Do you have an example of a non-commutative ring $R$ (possibly not unital) such that $$[[x,y],z]=0 \qquad \forall x,y,z \in R$$
where $[x,y]=xy-yx$ ?
Of course this is true if $R$ is commutative, since $[x,y]=0$ for any $x,y \in R$. I tried $R = M_2(\Bbb F_p)$, but it seems painful to check whether $[[x,y],z]=0$ holds or not. Maybe there is an easier idea? Thank you very much!
The simplest example I can think of is the (non-unital) algebra of strictly upper triangular $3\times3$-matrices: $$ R=\left\{\left(\begin{array}{ccc}0&a&b\\0&0&c\\0&0&0\end{array}\right)\bigg\vert\ a,b,c\in\Bbb{R}\right\}. $$ All the commutators have $a=c=0$, but the $b$-component of $[x,y]$ is non-zero iff the $a$-component of $x$ and the $c$-component of $y$ are both non-zero. Therefore we also get $[[x,y],z]=0$ for all $x,y,z\in R$.
Unless I missed something we can actually make $R$ unital by allowing all the upper triangular matrices such that the diagonal entries are all equal.
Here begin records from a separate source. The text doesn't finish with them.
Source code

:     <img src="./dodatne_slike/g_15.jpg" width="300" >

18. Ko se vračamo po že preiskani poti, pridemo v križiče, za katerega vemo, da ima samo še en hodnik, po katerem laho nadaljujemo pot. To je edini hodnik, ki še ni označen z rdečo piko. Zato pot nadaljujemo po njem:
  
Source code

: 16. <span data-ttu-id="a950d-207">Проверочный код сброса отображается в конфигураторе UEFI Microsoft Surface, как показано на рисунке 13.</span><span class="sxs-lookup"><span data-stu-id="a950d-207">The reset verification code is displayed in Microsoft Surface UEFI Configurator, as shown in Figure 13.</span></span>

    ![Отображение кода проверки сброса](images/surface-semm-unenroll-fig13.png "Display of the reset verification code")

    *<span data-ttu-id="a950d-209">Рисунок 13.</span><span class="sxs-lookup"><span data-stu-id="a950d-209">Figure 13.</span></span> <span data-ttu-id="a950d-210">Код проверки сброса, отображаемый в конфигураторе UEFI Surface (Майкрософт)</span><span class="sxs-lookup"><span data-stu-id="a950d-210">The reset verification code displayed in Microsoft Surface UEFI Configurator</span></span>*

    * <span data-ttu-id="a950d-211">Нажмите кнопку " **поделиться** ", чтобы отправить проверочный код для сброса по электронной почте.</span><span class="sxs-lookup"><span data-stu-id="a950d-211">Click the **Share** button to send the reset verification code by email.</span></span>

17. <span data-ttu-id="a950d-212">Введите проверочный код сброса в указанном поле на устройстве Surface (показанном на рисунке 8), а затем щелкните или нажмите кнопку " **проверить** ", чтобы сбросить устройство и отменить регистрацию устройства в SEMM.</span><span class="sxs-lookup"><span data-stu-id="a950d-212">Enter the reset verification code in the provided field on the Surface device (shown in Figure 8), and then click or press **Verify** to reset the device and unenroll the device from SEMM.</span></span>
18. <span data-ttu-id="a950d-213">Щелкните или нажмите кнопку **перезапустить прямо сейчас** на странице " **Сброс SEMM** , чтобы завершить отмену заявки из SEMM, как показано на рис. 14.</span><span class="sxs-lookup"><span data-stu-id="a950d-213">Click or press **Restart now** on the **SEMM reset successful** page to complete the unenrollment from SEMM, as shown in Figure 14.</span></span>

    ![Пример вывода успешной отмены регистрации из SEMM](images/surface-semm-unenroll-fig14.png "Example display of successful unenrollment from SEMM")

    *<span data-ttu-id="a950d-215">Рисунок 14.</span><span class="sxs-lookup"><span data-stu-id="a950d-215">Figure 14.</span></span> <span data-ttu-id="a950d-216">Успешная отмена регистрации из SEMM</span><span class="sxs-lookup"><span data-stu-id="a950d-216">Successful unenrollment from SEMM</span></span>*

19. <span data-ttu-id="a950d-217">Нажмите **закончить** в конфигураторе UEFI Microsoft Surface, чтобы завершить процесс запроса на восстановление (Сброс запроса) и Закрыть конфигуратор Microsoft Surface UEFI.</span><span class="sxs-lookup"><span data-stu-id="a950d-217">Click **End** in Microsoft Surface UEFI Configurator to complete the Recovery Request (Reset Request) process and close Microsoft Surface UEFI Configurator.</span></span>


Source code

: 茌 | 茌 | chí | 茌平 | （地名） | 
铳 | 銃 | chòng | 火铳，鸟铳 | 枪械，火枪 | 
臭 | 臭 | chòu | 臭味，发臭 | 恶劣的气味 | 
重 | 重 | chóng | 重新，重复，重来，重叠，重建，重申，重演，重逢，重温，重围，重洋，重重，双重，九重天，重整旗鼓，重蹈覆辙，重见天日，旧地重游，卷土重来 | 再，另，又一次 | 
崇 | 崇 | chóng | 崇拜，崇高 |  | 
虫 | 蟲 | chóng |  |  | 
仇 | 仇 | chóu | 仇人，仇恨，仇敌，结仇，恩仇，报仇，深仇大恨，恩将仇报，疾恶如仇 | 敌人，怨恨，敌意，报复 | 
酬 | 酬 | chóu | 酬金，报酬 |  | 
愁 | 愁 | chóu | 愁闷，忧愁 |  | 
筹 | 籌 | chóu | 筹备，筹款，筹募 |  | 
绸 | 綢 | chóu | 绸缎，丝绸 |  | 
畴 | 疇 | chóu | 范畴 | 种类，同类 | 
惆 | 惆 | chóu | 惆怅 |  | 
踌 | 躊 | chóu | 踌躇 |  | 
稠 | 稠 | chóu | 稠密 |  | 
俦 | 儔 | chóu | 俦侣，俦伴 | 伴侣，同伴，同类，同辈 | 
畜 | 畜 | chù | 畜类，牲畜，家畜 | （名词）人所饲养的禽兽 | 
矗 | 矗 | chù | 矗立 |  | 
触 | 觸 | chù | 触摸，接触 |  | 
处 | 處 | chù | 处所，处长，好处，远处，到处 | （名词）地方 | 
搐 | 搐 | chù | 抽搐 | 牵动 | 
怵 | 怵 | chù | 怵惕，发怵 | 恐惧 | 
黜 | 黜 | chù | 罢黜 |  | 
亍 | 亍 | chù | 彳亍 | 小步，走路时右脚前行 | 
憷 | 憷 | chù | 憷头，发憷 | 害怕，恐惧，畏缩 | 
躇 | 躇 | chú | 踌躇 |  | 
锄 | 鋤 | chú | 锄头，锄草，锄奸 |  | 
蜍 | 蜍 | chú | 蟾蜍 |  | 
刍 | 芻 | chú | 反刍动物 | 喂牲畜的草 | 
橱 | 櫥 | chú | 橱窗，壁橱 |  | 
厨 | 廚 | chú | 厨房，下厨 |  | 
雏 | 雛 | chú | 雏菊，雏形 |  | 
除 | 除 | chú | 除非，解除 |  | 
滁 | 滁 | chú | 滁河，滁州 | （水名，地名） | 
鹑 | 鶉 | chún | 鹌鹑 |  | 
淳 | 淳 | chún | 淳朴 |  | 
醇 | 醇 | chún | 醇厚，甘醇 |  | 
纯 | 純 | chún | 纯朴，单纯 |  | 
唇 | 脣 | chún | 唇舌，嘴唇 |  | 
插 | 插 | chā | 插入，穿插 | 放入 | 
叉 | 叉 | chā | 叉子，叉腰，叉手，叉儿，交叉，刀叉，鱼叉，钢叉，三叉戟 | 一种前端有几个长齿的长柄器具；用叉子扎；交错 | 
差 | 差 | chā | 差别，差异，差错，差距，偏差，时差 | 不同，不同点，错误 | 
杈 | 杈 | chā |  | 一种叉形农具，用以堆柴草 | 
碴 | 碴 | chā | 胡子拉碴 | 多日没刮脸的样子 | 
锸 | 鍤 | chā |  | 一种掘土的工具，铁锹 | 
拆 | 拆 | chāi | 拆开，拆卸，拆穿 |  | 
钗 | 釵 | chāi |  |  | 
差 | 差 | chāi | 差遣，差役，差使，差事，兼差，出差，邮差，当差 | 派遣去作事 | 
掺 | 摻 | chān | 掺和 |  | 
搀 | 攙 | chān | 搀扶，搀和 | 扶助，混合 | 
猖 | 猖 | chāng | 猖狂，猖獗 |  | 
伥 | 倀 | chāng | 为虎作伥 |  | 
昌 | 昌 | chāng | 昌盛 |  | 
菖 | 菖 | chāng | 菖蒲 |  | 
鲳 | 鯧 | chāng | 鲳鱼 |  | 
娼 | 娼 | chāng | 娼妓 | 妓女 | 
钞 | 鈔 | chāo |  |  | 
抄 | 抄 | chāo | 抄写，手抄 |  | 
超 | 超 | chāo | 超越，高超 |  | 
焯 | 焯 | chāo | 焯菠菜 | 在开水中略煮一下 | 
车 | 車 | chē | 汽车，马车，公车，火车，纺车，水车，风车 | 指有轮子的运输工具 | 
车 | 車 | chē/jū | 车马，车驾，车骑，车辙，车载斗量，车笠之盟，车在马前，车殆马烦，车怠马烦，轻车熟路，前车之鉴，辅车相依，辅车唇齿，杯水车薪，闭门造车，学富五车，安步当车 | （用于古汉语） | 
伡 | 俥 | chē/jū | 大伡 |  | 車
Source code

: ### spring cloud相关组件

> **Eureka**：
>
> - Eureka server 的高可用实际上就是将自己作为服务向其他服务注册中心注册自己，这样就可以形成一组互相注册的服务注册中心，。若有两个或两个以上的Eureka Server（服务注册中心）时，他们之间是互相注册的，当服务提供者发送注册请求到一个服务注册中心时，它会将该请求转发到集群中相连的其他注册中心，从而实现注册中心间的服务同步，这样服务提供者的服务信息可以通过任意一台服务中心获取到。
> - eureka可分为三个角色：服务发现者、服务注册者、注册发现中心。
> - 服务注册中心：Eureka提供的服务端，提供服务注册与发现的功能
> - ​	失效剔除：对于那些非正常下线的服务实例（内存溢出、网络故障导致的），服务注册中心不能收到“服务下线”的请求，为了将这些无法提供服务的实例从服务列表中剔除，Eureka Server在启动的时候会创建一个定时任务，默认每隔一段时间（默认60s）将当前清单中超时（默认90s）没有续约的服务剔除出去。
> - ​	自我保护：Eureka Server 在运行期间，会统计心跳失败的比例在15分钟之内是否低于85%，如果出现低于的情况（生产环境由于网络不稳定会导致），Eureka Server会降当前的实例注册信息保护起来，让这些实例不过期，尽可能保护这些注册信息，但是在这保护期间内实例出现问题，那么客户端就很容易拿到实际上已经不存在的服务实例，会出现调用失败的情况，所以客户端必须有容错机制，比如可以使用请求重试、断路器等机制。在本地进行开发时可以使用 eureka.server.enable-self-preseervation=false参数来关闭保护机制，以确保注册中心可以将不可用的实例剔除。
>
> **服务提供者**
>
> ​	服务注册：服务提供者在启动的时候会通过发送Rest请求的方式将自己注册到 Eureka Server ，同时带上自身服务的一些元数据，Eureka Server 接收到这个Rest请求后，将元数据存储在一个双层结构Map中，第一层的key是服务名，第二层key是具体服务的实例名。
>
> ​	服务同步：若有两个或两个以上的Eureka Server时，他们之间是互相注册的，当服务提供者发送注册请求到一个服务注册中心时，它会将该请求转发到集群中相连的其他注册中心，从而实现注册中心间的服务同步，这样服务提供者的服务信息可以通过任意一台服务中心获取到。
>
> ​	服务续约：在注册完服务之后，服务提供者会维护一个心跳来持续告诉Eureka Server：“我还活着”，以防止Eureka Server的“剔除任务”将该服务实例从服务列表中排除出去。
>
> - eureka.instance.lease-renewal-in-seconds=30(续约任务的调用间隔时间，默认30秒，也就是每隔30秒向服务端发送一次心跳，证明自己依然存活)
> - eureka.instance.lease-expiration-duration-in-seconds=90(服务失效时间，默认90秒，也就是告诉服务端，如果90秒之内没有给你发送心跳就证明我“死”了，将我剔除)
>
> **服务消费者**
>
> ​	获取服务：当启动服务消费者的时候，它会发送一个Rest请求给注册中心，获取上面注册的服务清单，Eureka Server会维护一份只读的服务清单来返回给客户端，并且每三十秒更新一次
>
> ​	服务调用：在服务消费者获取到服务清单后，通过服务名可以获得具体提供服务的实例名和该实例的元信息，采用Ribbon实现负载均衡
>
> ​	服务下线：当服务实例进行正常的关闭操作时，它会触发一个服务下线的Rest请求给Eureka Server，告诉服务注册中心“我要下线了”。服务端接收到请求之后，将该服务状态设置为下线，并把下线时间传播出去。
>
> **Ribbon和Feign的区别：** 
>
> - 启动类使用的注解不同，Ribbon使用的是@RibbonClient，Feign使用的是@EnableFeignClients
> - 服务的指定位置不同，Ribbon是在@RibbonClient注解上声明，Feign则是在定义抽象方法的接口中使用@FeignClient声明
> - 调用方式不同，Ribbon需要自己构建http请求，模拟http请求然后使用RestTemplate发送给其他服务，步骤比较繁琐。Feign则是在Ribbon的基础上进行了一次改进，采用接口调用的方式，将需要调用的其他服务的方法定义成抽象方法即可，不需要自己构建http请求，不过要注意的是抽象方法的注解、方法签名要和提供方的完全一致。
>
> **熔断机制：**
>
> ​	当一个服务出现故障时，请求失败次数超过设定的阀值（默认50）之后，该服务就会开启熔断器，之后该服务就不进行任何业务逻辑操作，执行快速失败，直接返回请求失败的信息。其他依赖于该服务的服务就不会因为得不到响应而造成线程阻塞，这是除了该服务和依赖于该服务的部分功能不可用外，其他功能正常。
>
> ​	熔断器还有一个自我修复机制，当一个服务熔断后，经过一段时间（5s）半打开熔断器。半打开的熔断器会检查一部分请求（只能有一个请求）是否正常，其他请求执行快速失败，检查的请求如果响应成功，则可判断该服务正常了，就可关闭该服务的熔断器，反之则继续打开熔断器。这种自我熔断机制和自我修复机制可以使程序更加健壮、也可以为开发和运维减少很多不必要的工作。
After all, adding a scalar multiple of $I_3$ is not going to change the commutators one bit.
Let $F$ be the free algbra generated by letters $a$ and $b$, endow it with its usual grading, and let $I$ be the ideal of $F$ generated by all elements of the form $[[x,y],z]$ with $x$, $y$ and $z$ in $F$. Since the iterated bracket is trilinear, it is enough to consider homogeneous elements $x$, $y$ and $z$ when generating $I$, and therefore $I$ is a homogeneous ideal. The ring $F/I$ satisfies the desired identity.
We want to show that $R$ is non trivial and non-commutative. If the three letters are homogeneous, the element $[[x,y],z]$ cannot be nonzero and have degree $\leq 2$. Indeed, that can only happen if one of $x$, $y$ or $z$ has degree zero, and then the iterated bracket is itself zero. It follows that $I$ does not contain $[a,b]$, so that $R$ is nontrivial and noncommutative.
An example is the $(2n+1)$-dimensional Heisenberg Lie Algebra $R$, together with a non-commutative bilinear product $(x,y)\mapsto x\cdot y$ satisfying $$ x\cdot y-y\cdot y=[x,y]. $$ Such a bilinear product exists (in fact, several such products, also non-commutative ones, and also given by matrix multiplication) and is called a pre-Lie algebra structure on $R$. Of course we have $[[x,y],z]=0$, since the Heisenberg Lie algebra is $2$-step nilpotent as a Lie algebra, i.e., $[L,L]\subseteq Z(L)$. Here we consider $L$ as a matrix Lie algebra (taking a faithful linear representation if necessary).